En el foso, Luisotti logró extraer de la orquesta la exuberante y penetrante música de Strauss, concertando con seguridad, y manteniendo el control y la tensión. Luisotti, es ya una celebridad en esta ciudad.
El bajo Greer Grimsley, encarnó un tenebroso y lúgubre Jokanaan, de profunda voz de tono oscuro, y potente emisión.
El tenor ingles Kim Beagley creó un obsesionado y aprensivo Herodes, que inició cantando de manera óptima pero cuyo desempeño se deterioro en el transcurso de la función, perdiendo la entonación y lo audible. Irina Mishura, mezzosoprano rusa, hizo una Herodias de autoritaria presencia con voz homogénea y luminosa. El tenor Garrett Sorensen dio notoriedad al breve papel de Narraboth, y el resto del elenco tuvo un desempeñó aceptable.

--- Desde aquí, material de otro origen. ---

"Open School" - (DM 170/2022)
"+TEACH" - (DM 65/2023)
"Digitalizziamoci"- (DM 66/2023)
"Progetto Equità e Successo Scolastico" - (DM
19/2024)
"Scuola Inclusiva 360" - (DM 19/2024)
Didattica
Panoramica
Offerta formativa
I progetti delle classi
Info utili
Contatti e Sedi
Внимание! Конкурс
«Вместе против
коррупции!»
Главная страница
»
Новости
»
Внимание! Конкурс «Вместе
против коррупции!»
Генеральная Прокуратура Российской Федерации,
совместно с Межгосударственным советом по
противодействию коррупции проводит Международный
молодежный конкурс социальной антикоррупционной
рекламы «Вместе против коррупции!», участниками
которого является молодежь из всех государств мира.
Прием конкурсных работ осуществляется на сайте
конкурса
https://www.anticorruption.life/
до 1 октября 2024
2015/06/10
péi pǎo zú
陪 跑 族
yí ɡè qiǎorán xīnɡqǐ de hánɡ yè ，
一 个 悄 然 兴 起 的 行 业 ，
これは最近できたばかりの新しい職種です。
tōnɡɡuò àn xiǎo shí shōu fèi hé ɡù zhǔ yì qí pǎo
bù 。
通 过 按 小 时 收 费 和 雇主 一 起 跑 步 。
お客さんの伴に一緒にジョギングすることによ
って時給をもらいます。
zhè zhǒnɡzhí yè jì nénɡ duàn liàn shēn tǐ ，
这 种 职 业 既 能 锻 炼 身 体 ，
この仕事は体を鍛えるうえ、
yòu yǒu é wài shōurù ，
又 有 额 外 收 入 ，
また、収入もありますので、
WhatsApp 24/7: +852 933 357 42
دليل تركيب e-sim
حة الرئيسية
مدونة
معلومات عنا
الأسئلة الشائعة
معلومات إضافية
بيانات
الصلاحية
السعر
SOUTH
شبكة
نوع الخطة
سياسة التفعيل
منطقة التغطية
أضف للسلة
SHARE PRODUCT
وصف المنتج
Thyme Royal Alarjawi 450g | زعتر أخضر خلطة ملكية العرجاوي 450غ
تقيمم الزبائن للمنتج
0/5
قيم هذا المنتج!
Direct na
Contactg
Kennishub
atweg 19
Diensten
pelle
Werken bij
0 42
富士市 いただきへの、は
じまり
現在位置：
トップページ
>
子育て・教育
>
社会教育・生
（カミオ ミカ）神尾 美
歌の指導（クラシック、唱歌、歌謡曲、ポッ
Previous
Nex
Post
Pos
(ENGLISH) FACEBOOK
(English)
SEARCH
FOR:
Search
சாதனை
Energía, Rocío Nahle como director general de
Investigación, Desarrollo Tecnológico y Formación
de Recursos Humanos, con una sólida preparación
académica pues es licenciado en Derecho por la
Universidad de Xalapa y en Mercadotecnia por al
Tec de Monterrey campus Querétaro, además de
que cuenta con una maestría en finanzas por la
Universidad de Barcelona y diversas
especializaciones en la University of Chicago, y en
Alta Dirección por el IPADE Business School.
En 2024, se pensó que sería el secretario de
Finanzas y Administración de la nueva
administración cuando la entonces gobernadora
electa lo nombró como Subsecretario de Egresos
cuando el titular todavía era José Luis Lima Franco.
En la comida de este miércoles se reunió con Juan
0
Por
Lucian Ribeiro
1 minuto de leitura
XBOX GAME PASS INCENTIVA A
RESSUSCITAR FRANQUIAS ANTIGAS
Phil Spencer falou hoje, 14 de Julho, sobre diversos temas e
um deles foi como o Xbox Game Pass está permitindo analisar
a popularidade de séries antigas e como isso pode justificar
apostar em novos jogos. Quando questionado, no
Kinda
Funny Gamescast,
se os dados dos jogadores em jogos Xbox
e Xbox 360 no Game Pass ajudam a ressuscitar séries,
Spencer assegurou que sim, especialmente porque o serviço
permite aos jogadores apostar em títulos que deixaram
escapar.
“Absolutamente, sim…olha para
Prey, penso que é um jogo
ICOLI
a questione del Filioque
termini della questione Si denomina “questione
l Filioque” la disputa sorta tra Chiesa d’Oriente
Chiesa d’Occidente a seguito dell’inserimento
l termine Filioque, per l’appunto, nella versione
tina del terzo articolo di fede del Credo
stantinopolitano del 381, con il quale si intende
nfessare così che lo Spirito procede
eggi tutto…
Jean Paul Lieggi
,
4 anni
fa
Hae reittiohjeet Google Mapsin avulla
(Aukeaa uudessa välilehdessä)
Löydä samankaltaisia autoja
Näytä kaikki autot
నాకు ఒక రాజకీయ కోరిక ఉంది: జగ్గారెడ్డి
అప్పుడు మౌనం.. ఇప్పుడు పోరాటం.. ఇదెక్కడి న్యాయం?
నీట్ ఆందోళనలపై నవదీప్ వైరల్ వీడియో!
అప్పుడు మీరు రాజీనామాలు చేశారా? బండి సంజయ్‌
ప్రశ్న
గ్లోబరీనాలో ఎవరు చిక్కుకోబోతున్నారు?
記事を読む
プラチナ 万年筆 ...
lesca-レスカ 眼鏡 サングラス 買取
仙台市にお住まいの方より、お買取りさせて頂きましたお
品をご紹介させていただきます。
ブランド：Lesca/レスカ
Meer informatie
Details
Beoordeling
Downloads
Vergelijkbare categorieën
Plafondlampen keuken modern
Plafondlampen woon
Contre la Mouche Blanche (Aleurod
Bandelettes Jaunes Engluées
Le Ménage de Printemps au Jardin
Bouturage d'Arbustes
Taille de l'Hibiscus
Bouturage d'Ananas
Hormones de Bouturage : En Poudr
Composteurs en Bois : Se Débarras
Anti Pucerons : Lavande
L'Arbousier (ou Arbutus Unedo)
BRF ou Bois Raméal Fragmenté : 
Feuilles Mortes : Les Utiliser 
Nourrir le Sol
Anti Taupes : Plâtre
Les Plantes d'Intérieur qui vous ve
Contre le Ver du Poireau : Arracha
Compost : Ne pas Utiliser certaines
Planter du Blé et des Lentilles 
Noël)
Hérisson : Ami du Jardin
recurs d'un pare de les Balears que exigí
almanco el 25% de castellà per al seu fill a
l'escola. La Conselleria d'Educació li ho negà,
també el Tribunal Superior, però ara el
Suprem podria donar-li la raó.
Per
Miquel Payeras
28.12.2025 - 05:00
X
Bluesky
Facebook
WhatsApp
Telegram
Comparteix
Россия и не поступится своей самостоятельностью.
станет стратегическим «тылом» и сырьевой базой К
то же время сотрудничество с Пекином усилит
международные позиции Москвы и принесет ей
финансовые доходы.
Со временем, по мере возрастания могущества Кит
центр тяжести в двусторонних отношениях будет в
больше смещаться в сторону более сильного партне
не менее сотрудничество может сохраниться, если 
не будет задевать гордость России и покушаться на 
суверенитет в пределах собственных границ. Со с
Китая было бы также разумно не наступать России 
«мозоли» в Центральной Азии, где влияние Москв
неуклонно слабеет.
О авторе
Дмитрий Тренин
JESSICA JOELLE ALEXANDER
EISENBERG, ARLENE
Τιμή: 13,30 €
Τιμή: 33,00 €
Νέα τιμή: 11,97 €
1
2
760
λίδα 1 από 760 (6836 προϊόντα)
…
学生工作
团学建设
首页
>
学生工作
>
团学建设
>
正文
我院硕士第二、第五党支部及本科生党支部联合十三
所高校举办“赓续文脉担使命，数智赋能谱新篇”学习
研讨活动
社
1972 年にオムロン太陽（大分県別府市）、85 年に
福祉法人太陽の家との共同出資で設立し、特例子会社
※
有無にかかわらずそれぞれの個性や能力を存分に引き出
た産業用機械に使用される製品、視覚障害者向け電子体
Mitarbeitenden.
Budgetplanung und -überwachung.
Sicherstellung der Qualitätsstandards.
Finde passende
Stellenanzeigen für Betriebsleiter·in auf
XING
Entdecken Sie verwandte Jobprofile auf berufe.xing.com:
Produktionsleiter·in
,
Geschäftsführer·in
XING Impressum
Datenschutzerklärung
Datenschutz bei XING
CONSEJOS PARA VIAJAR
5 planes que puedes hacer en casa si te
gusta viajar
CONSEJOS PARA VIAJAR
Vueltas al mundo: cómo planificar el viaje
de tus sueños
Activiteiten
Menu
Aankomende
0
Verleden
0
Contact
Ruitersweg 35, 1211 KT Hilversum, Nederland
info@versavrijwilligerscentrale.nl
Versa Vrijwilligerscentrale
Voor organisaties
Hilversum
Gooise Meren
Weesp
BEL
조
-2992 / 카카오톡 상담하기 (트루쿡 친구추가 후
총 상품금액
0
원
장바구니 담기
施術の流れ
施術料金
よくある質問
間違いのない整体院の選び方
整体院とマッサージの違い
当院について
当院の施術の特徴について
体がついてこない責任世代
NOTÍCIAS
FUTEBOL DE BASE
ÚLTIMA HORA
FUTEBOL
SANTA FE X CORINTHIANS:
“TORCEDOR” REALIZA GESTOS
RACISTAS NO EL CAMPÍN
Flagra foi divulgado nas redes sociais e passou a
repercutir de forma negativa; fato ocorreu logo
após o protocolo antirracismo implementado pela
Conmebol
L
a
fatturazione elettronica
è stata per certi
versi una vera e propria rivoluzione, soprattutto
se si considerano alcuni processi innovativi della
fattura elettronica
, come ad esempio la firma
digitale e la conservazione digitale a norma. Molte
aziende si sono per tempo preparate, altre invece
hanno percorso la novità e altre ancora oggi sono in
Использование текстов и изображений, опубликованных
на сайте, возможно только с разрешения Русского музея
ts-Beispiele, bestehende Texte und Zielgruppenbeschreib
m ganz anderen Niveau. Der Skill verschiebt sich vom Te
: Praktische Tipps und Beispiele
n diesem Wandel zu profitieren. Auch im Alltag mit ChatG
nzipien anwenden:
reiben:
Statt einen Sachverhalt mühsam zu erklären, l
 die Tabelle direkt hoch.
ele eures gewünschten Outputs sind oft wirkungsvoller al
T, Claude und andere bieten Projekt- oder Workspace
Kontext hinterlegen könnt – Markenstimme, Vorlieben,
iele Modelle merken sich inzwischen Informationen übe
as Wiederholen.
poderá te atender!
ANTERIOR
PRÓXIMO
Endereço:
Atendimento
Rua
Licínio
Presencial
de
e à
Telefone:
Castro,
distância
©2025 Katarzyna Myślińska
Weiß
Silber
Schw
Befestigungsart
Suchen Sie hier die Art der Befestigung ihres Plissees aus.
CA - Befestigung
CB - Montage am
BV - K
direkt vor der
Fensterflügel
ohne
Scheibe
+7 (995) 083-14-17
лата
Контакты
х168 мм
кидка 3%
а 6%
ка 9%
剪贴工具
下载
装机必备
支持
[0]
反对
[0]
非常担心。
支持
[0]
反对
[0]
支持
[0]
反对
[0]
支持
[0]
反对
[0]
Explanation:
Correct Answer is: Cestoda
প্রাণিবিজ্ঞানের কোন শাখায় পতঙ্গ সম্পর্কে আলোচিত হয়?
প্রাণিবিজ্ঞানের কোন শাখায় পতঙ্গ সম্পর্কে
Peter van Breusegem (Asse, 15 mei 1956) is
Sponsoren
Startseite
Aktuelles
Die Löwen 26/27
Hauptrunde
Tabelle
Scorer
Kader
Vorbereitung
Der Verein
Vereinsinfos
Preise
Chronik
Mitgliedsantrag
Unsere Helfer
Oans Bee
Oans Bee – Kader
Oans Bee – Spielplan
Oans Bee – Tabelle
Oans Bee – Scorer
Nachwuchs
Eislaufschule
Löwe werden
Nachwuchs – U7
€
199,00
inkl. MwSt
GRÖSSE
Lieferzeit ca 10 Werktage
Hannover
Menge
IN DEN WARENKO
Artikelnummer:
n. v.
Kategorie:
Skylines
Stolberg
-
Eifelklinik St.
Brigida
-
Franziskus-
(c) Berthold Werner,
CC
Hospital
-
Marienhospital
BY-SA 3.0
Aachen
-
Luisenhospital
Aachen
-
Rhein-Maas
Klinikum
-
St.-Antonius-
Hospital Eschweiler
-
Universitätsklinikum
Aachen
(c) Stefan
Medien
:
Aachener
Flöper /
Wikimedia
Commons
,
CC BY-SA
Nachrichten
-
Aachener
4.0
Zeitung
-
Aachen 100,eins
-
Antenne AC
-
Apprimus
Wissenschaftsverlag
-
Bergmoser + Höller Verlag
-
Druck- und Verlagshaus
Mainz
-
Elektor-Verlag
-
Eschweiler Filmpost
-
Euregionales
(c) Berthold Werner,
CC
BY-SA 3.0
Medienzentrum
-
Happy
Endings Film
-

Visualmente, la función contó con la rígida escenografía de Bruno Schwengl de un cubo vacío, cuya perspectiva se alargaba hacia el fondo del escenario. A su vez, las ideas carentes de imaginación en la dirección de Seán Curran no enriquecieron la obra, como: delimitar los movimientos de Salome a un circulo de luz blanca en el centro del escenario, combinar vestuarios antiguos con tradicionales, y un uso pobre de la iluminación.

VERSIONE IN ITALIANO
Foto: Nadja Michael (Salome)
Crédito: Terrence MacCarthy
La ripresa di Salome, opera di Richard Strauss basata su un dramma biblico e assente dal teatro californiano da ben 12 anni, è stata un trionfo grazie soprattutto all’irresistibile presenza di Nadja Michael nel ruolo prinicpale e alla sicura bacchetta di Nicola Luisotti, nuovo direttore musicale della compagnia. Questa accoppiata si reincontrerà per mettere in scena lo stesso titolo nel mese di gennaio al Comunale di Bologna.
Il soprano tedesco ha mostrato un dominio del personaggio sia dal punto di vista vocale che scenico acuendone l’aspetto patologico-seduttivo. La sua prestazione vocale si è adattata alle esigenze del ruolo, energica, violenta, ma anche indolente o ancora soave e commovente. Ampiamente proiettata (capace di bucare l’orchestra senza problemi) la sua voce è di bel timbro, omogeneo in ogni registro. In scena la Michael ha saputo creare un personaggio drammaticamente convincente e sensuale avvalendosi anche della sua figura statuaria. Sfortunatamente (non per colpa sua, ma del regista) la sua Danza dei Sette Veli si è trasformata in una monotona e pesante coreografia con movimenti circolari, che faceva parecchio “palestra” .
Luisotti è riuscito ad estrarre dalla sua orchestra esuberanza, entusiasmo, mantenedo sempre un controllo sicurissimo sulla partitura. A San Francisco Nicola Luisotti è ormai una celebrità!
Il basso Greer Grimsley ha interpretato un tenebroso, lugubre Jokanaan con voce scura, profonda e potentissima
Il tenore inglese Kim Begley ha creato un Herodes ossessivo e apprensivo che ha iniziato la sua prestazione mostrando buone qualità vocali le quali si sono poco alla volta deteriorate nel corso della recita, al limite dell’intonazione e dell’udibilità. Irina Mishura, mezzosoprano, ha incarnato un’Erodiade autoritaria, di voce omogenea e luminosa. Il tenore Garrett Sorensen ha dato rilievo ai brevi interventi di Narraboth, ma tutto il cast si è disimpegnato con onore.
Visivamente si segnala la rigida scenografia di Bruno Schwengl, un cubo vuoto la cui prospettiva dava l’impressione di allargarsi nel fondo della scena. A sua volta, le idee prive d’immaginazione nella regia di Seán Curran hanno arricchito di poco il lavoro. Ad esempio il limitare i movimenti di Salome all’interno di un fascio di luce bianca al centro del palcoscenico non è stata un grande trovata, come pure il mescolare indumenti antichi e moderni o l’uso veramente povero delle luci.